Wednesday, April 22, 2020

Data Versus Reality

Today in Wisconsin, as in many places in America, we are still under lockdown (we call it "Safer at Home"). In fact, our Governor, Tony Evers, just extended the lockdown until the end of May. Since I am in the at-risk group, being older with an underlying condition, I am thinking that caution moving forward will help me stay well. I am also retired, so, as long as the stock market doesn't completely bottom out, my savings will carry me through.

I know that there are many who would rather get back to work sooner, so they can start making a living again, caring for their kids, paying off their car, and covering all the other monthly bills we all have. This is where we reach the end of what we know and what we think will happen. The data only goes as far as today, tomorrow we have to guess. The good thing is, we can use the past to project into the future; based on what has happened before, from the data, we can extrapolate what would happen if we changed one variable, like say opening up businesses.

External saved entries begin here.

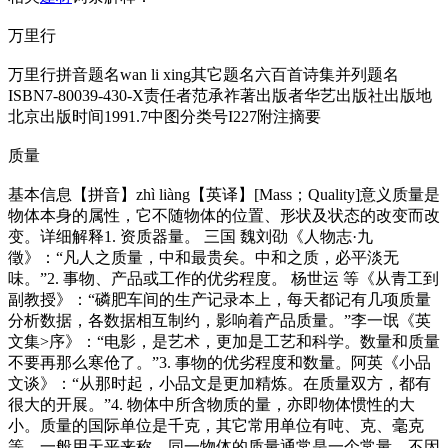
万里行
万里行拼音题名wan li xing其它题名六百首诗集并列题名
ISBN7-80039-430-X责任者范承祚著出版者华艺出版社出版地
北京出版时间1991.7中图分类号I227附注摘要
质量
基本信息【拼音】zhì liàng【英译】[Mass；Quality]意义质量是
物体本身的属性，它不随物体的位置、形状及状态的改变而改
变。详细解释1. 资质器量。 三国 魏刘劭《人物志·九
徵》：“凡人之质量，中和最贵矣。中和之质，必平淡无
味。”2. 事物、产品或工作的优劣程度。 杨世运 等《从青工到
副教授》：“磷肥车间的生产记录本上，每天都记有几项质量
分析数据，各数据相互制约，影响着产品质量。”李一氓《英
文集>序》：“电影，是艺术，更加是工艺和科学。数量和质量
不要再那么寒伧了。”3. 事物的优劣程度和数量。阿英《小品
文谈》：“从那时起，小品文是更加精炼。在质量双方，都有
很大的开展。”4. 物体中所含物质的量，亦即物体惯性的大
小。质量的国际单位是千克，其它常用单位有吨、克、毫克
等。一般用天平来称。同一物体的质量通常是一个常量，不因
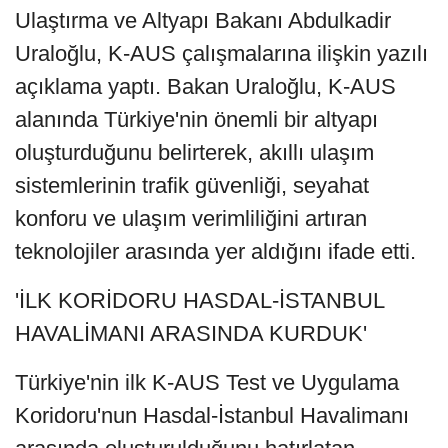
Ulaştırma ve Altyapı Bakanı Abdulkadir
Uraloğlu, K-AUS çalışmalarına ilişkin yazılı
açıklama yaptı. Bakan Uraloğlu, K-AUS
alanında Türkiye'nin önemli bir altyapı
oluşturduğunu belirterek, akıllı ulaşım
sistemlerinin trafik güvenliği, seyahat
konforu ve ulaşım verimliliğini artıran
teknolojiler arasında yer aldığını ifade etti.
'İLK KORİDORU HASDAL-İSTANBUL
HAVALİMANI ARASINDA KURDUK'
Türkiye'nin ilk K-AUS Test ve Uygulama
Koridoru'nun Hasdal-İstanbul Havalimanı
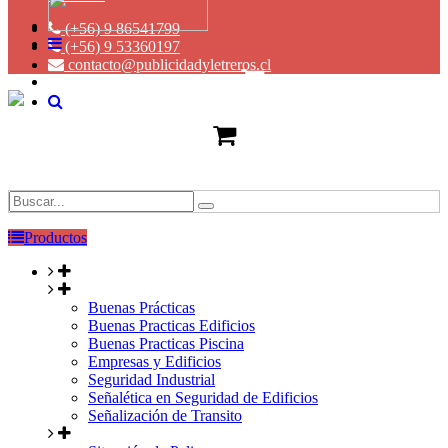
(+56) 9 86541799
(+56) 9 53360197
contacto@publicidadyletreros.cl
Productos
Buenas Prácticas
Buenas Practicas Edificios
Buenas Practicas Piscina
Empresas y Edificios
Seguridad Industrial
Señalética en Seguridad de Edificios
Señalización de Transito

Let's take another look at the "flattening the curve" graph. The chart shows a dashed line crossing the center of the diagram which represents health care capacity. This might be the conditions under normal circumstances. Up until now, hospitals do not maintain warehouses of medical supplies, just in case the worst should happen. This is why there has been a herculean effort to ramp up production of protection equipment and build up patient care facilities in sports stadiums. The reality is that the line on the graph representing health care capacity is actually rising over time as suppliers respond to the emergency..


 In my modified graph, the new line for number of cases (green) represents a growth in patients that was at first not completely anticipated. It happened so fast that supplies initially fell behind - this is where the green line passes above the orange line (capacity). For a time, there were not enough beds, ventilators, testing kits, or health care workers to handle the influx of patients.

Eventually, supplies have begun to catch up with demand, and due to social distancing in all its forms, the incidence of new patients has begun to level off. This is where the green line (patients) finally goes under the available health care line (orange). Some of the actual data about the spread of the disease is worse than shown in my mocked up graph.


Source: NPR

The graphs above represent deaths per 100k per day for three states, and each are different. There are many factors that can alter how the disease progresses. One of the major influences, however, is whether or not the response to the virus has been swift and vigilant or delayed and relaxed. This virus is a wild fire and without control it will burn the place down.